* [Selected passage]

Start of Block

Climate Portlet - Frozen tree branch melting

International Panel on Climate Change addressed the higher temperatures to be affecting all aspects of northern circle. Climate change has been having a great impact on sea ice extent in the Arctic, opening new shipping routes and in the same time the gross of opportunities for trans – arctic commercial enterprises.

However, melting ice and rising level of the oceans also started to become a threat to indigenous human population in the northern hemisphere, disturbing their aboriginal ways of life, dependent on atmospheric circulations.

The statistics provided by IPCC state, that in the most Arctic states, excluding highly industrialized parts, water use has significantly increased over the past twenty years. Constantly growing Arctic human population, living different, more modern lifestyle and with developing economy would be likely to extend the use of water supply.

Being well know, water is the essential to the life on the planet and the prosperity of its people. Increasing evidences of climate change, constant population growth combined with urbanization and evolving needs for energy sources, are putting a great pressure on the global water resources. The effects of climate change are particularly and significantly felt when considering the future of water security.

The effects on climate change can be clearly visible in all parts of the Arctic. They occur as reduced snow cover, widespread melting of ice, and changes in soil moisture and runoff and precipitation patterns. What is more, water supplies stored in the glaciers and snow cover in the high Arctic are predicted to be shrinking in the coming years what means that the water availability for the remote indigenous communities during the dry and warm summer periods, would be reduced.

Scientists predict that the water quality would deteriorate as higher temperatures allow many forms of water pollutions. The rise of sea level would dissolve organic carbon causing the decrease of fresh, ground water availability for populations and ecosystems of Arctic coastal territories.

Together with water security, the issue of climate change greatly affects all aspects of food security in the Arctic. Food availability and accessibility, food utilization and food systems stability are the four categories recognized by Food and Agriculture Organization of the United Nations to be threatened by the changing climate.

Indigenous Arctic communities, strongly dependent on traditional ways of gathering food supplies are at the first place affected by the global warming. Raising temperatures do not allow for all activities linked to hunting and harvesting of Arctic animals. Fishing is likely to be affected by the climate change as the warmer water ecosystem allow the development of living resources which have been never seen before in the northern hemisphere.

End of Block

Write the next part of the article on Arctic climate change, picking up right after its last sentence.

(Extracted page text data)

Start of Block

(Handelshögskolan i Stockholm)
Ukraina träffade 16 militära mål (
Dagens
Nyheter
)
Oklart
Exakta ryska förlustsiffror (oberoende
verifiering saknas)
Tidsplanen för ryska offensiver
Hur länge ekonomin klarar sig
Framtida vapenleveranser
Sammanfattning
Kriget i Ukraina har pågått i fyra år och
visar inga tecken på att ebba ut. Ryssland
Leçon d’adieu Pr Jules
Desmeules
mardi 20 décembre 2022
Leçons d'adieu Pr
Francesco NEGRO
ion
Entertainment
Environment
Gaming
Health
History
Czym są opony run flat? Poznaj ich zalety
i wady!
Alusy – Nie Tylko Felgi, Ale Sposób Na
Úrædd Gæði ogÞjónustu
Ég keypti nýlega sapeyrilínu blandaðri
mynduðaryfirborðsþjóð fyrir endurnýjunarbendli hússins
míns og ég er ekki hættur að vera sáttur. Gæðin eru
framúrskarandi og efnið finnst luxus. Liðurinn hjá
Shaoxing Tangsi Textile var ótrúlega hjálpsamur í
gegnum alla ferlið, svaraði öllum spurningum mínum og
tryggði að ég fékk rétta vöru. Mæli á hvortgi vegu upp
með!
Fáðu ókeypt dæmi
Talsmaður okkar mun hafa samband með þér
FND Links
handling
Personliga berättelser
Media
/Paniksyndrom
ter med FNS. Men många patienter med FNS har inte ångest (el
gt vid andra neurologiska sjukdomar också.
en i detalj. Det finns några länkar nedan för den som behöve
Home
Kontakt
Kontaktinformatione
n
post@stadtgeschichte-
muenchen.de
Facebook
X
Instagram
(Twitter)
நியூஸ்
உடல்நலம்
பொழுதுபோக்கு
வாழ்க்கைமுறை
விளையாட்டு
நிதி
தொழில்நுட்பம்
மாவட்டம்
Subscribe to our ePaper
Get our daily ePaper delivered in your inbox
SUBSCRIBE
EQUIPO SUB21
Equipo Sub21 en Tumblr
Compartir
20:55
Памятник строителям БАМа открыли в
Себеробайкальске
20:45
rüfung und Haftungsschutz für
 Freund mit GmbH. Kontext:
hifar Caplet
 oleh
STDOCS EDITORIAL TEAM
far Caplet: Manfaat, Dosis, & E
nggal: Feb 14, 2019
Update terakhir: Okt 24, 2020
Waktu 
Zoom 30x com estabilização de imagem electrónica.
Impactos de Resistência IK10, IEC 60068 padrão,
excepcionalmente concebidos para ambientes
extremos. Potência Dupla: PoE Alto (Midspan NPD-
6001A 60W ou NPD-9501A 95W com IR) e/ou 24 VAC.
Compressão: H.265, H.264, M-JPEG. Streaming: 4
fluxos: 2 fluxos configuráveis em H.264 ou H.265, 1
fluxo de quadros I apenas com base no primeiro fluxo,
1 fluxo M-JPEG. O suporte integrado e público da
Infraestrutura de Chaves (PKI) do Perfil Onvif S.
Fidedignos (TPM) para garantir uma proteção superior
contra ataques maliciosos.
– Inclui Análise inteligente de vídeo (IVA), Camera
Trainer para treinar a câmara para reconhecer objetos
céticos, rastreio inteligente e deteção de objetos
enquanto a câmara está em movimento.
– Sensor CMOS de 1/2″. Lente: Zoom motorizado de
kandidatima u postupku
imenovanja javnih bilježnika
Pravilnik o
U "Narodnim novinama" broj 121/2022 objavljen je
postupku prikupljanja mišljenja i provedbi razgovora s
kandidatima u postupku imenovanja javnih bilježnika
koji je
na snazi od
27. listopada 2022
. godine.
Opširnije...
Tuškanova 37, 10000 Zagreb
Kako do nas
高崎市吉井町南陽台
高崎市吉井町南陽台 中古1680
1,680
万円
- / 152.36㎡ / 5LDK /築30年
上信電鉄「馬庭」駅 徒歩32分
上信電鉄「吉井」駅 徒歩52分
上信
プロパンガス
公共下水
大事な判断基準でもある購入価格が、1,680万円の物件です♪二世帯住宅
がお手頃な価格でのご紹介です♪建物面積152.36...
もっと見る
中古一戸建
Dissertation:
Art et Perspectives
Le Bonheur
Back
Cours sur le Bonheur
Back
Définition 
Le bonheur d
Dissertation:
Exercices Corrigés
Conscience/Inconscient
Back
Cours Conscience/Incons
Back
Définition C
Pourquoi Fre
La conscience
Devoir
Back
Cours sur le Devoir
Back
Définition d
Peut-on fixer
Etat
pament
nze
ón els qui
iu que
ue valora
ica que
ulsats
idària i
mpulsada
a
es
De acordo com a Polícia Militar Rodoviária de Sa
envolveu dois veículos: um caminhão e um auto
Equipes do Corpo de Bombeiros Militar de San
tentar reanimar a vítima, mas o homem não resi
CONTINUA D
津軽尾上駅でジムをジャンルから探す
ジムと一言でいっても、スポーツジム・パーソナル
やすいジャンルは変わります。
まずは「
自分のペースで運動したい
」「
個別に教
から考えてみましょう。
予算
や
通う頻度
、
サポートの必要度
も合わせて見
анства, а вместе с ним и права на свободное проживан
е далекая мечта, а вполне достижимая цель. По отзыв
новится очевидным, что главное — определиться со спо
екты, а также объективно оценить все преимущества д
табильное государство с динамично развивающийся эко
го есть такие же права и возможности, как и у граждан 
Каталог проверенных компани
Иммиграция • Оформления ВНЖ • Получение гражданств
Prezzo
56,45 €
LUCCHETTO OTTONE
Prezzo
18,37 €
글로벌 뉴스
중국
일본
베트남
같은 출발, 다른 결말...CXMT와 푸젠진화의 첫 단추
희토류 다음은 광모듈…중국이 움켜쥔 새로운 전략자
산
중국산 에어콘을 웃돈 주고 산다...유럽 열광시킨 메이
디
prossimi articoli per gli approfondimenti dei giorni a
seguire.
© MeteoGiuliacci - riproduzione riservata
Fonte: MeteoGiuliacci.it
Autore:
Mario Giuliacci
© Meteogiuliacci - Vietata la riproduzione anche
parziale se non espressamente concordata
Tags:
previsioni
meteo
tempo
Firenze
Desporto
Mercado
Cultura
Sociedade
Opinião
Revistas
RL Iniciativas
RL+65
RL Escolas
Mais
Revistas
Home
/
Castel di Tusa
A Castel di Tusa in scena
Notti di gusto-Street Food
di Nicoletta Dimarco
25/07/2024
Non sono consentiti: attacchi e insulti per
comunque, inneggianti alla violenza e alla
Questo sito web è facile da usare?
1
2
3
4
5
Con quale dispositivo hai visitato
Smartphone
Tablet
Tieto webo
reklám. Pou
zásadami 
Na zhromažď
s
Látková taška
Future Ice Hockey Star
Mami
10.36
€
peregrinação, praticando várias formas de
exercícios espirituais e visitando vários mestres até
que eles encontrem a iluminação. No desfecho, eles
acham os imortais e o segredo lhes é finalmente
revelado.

End of Block

* [Result of this exercise]
Climate change has its impact on animal growth and its migration, land use and production. Even though, the Arctic land is of very little use for agricultural activities, the food production strongly depends on atmospheric changes. Being able to estimate the location of Arctic animals used to be of a great use for indigenous hunters.

It was proven that because of the melting ice, longer summer periods and shorter time of vegetation, animals start to migrate or their location is difficult to verify.

Various Arctic plants are used by the indigenous peoples not only as food but also as medicine, what makes a warming planet a serious threat to cultural, traditional values of northern populations. On the other hand, with melting ice and opening of new shipping routes, food distribution among remote Arctic communities, become easier and more sufficient.

Climate change has been occurring as the major threat to indigenous people health. Unknown diseases seem to touch remote northern populations. The cost of global warming brings the new insects and bacteria. Longer summer periods and sharper sun cause gross of skin diseases, even a cancer.

There are still major fields of uncertainty with regards to climate change and water studies. Understanding and attribution of all the climatic changes and their impact on the water and food security, occurs as a global challenge. Intergovernmental Panel on Climate Change involves the governments of all Arctic states to participate in decision making process with regards to climate change mitigation challenges. There is an ongoing need for all Arctic social and political powers to contribute to the problem as well as to develop mechanism for its better understanding.